# Trio12 4.5cf build with no skill.



## Digity8 (Nov 21, 2010)

So I've build 1 of 2 Trio12 subs in 4.5cf enclosures tuned to 19hz with a Bash 500w amp. Dimensions are 13widex24.5tallx36deep, it'll be placed beside the sofa so it'll be partially hidden. This is my first box build and had minimal tools, so its ugly as sin....but sounds pretty good. In the garage it sounded deeper than my MFW15. No bottoming out yet with test tones yet. I noticed a buzz everytime the bass hit, but as a noob found that the speaker level turning things on the amp was not tightened...hehe...Caulking the port was a pain, and I didn't do such a great job with the brace.


----------



## Mike P. (Apr 6, 2007)

I don't know where ugly comes from, it looks like you did an excellent job. Post a pic of the sub in your HT room when it gets there and let us know how it performs.


----------



## Binary (Nov 23, 2009)

any pictures of it with the guts in place? It looks to be a well-built sturdy box! i wouldn't complain about it.


----------



## Digity8 (Nov 21, 2010)

Some finished pics, as you can see, its pretty ugly with the caulking and glue and misaligned. But so far it sounds pretty insane. It goes low and loud in the garage in the middle of the room and concrete floor, cant wait to place it in the theater with corner boost. I'll have more pics of it in there soon.


----------



## Binary (Nov 23, 2009)

it looks decent, remember 90% of the niceness of wood work is in the finishing, the base-work can be fairly rough, but if you take 20+hrs to finish/veneer that cabinet, you could make it look like a million bucks.


----------



## Mike P. (Apr 6, 2007)

+1. Some sanding and finishing and you're golden!


----------



## bambino (Feb 21, 2010)

Ugly? No. Big? Yes. Bet it sounds great as it looks? Priceless.:T


----------



## favelle (Jan 19, 2009)

Wow, looks great! Reminds me I have to get off my butt and finish mine!!


----------



## Jstslamd (Nov 30, 2010)
- - -
Required work ::
[a] Reproduce the Trio12 build thread word for word, everything from "## bambino (Feb" down to "and finish mine!!".
[b] In the Trio12 build thread, what frequency are the 4.5cf enclosures tuned to?

Information shown ::
- - -
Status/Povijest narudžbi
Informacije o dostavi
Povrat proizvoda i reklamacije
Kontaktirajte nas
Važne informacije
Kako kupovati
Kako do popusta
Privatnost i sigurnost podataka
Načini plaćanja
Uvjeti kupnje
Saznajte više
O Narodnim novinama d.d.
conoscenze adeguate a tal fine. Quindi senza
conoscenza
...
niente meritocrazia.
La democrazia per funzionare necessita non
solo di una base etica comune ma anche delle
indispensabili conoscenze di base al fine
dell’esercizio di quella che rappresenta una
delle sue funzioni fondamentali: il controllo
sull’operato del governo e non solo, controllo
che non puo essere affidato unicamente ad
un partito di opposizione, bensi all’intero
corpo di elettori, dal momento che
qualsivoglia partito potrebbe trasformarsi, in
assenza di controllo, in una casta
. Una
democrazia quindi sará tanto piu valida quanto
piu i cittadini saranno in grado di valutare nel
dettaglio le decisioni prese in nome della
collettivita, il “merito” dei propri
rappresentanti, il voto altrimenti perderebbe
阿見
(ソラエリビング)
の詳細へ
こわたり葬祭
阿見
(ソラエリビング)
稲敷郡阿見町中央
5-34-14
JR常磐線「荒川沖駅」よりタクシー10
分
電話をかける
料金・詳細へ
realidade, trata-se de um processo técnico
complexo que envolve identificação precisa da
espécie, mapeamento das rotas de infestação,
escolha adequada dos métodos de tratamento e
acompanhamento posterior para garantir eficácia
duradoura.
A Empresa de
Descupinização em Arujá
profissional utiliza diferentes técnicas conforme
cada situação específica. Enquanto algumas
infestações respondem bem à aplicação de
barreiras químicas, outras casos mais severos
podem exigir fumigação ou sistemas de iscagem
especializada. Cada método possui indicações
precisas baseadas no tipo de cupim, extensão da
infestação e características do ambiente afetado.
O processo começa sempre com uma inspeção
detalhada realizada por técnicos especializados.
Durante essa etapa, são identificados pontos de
- - -
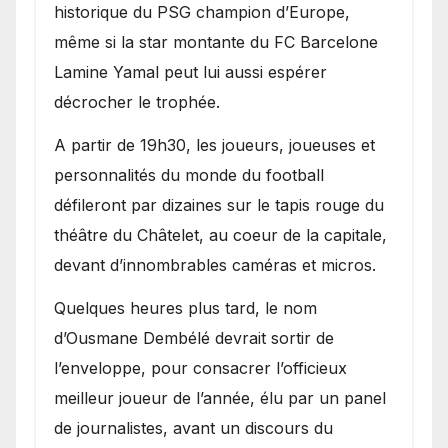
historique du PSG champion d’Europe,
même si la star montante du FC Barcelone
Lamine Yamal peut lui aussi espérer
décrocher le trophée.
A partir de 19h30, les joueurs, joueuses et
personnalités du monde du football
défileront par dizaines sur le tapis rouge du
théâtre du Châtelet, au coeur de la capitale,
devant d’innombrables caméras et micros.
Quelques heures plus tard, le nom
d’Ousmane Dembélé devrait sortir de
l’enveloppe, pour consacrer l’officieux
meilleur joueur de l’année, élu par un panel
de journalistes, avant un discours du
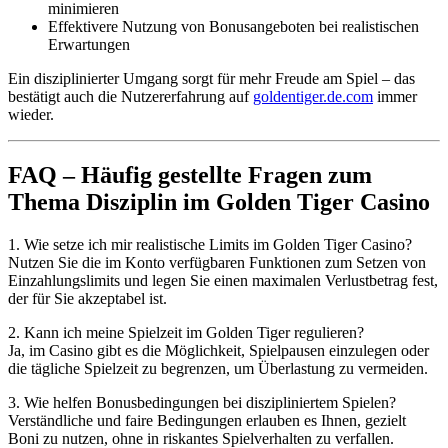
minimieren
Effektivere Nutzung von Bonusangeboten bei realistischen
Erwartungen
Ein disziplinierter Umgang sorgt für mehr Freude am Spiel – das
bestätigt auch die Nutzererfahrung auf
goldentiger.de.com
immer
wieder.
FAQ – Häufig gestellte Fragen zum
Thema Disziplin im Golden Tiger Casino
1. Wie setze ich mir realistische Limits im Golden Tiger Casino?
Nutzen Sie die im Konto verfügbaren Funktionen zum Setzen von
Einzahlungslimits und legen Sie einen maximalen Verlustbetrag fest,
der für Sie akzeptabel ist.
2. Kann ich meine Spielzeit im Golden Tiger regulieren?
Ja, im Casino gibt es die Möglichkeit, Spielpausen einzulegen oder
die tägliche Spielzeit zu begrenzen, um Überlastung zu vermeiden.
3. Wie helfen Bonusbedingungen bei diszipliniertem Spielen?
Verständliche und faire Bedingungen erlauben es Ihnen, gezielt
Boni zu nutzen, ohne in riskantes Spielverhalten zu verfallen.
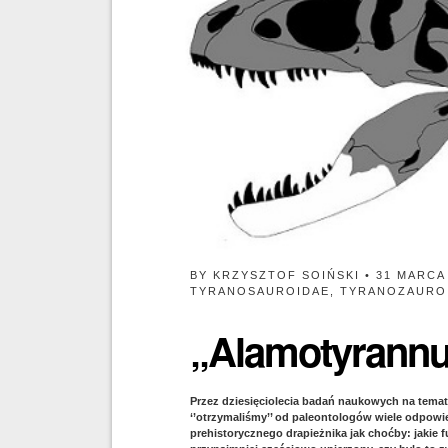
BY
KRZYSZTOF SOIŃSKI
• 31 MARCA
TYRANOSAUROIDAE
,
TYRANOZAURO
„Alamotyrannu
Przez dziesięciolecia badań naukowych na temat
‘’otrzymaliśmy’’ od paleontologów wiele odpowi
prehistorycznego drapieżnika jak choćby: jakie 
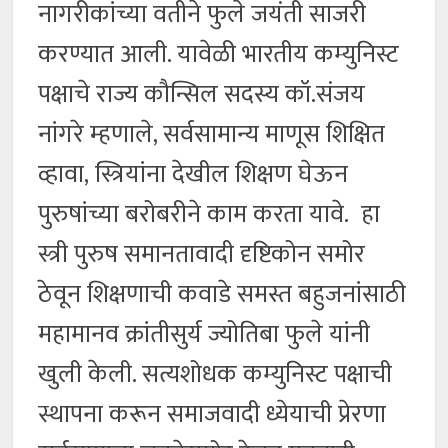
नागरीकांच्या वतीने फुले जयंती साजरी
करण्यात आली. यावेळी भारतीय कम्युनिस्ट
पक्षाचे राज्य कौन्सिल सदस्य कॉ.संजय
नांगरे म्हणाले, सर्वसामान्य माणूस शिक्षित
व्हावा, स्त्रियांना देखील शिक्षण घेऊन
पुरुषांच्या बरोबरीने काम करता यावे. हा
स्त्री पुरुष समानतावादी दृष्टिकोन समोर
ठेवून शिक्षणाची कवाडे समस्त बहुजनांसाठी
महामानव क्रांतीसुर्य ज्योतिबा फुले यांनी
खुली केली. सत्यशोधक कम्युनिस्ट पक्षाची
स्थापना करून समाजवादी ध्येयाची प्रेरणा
- - -
Answers for this exercise ::
[a]
## bambino (Feb 21, 2010)

Ugly? No. Big? Yes. Bet it sounds great as it looks? Priceless.:T


----------



## favelle (Jan 19, 2009)

Wow, looks great! Reminds me I have to get off my butt and finish mine!!

[b] 19hz